What needs to be done:
The entries that follow are to be duplicated in full, character for character.

(Records from a collection)
══════════════════════════════
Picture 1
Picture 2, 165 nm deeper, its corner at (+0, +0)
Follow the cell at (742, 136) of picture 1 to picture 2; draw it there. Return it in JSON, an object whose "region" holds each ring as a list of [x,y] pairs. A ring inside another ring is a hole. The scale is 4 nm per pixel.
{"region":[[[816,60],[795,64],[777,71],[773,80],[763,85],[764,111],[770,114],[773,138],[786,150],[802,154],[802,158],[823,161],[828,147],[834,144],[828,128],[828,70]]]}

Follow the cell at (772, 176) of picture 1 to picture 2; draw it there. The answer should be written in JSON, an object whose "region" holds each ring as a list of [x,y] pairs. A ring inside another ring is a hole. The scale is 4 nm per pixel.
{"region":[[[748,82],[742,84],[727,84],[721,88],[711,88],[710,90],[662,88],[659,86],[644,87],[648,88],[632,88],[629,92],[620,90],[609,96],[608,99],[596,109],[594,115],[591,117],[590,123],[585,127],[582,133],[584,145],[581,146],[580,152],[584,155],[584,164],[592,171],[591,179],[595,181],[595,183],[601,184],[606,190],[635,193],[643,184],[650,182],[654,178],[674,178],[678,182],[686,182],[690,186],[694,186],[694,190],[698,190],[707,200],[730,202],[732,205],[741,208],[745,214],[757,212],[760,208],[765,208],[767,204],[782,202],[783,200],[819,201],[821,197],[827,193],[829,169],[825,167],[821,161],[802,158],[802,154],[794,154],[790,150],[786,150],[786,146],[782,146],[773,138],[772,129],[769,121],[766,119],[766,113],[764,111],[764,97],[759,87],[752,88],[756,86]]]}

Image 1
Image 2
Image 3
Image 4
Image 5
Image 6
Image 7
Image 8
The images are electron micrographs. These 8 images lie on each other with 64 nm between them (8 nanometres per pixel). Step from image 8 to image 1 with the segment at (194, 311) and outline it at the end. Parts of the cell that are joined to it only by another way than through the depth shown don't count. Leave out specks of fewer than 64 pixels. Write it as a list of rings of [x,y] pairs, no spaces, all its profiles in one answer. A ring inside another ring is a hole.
══════════════════════════════
Answer:
Picture 1
Picture 2, 165 nm deeper, its corner at (+0, +0)
Follow the cell at (742, 136) of picture 1 to picture 2; draw it there. Return it in JSON, an object whose "region" holds each ring as a list of [x,y] pairs. A ring inside another ring is a hole. The scale is 4 nm per pixel.
{"region":[[[816,60],[795,64],[777,71],[773,80],[763,85],[764,111],[770,114],[773,138],[786,150],[802,154],[802,158],[823,161],[828,147],[834,144],[828,128],[828,70]]]}

Follow the cell at (772, 176) of picture 1 to picture 2; draw it there. The answer should be written in JSON, an object whose "region" holds each ring as a list of [x,y] pairs. A ring inside another ring is a hole. The scale is 4 nm per pixel.
{"region":[[[748,82],[742,84],[727,84],[721,88],[711,88],[710,90],[662,88],[659,86],[644,87],[648,88],[632,88],[629,92],[620,90],[609,96],[608,99],[596,109],[594,115],[591,117],[590,123],[585,127],[582,133],[584,145],[581,146],[580,152],[584,155],[584,164],[592,171],[591,179],[595,181],[595,183],[601,184],[606,190],[635,193],[643,184],[650,182],[654,178],[674,178],[678,182],[686,182],[690,186],[694,186],[694,190],[698,190],[707,200],[730,202],[732,205],[741,208],[745,214],[757,212],[760,208],[765,208],[767,204],[782,202],[783,200],[819,201],[821,197],[827,193],[829,169],[825,167],[821,161],[802,158],[802,154],[794,154],[790,150],[786,150],[786,146],[782,146],[773,138],[772,129],[769,121],[766,119],[766,113],[764,111],[764,97],[759,87],[752,88],[756,86]]]}

Image 1
Image 2
Image 3
Image 4
Image 5
Image 6
Image 7
Image 8
The images are electron micrographs. These 8 images lie on each other with 64 nm between them (8 nanometres per pixel). Step from image 8 to image 1 with the segment at (194, 311) and outline it at the end. Parts of the cell that are joined to it only by another way than through the depth shown don't count. Leave out specks of fewer than 64 pixels. Write it as a list of rings of [x,y] pairs, no spaces, all its profiles in one answer. A ring inside another ring is a hole.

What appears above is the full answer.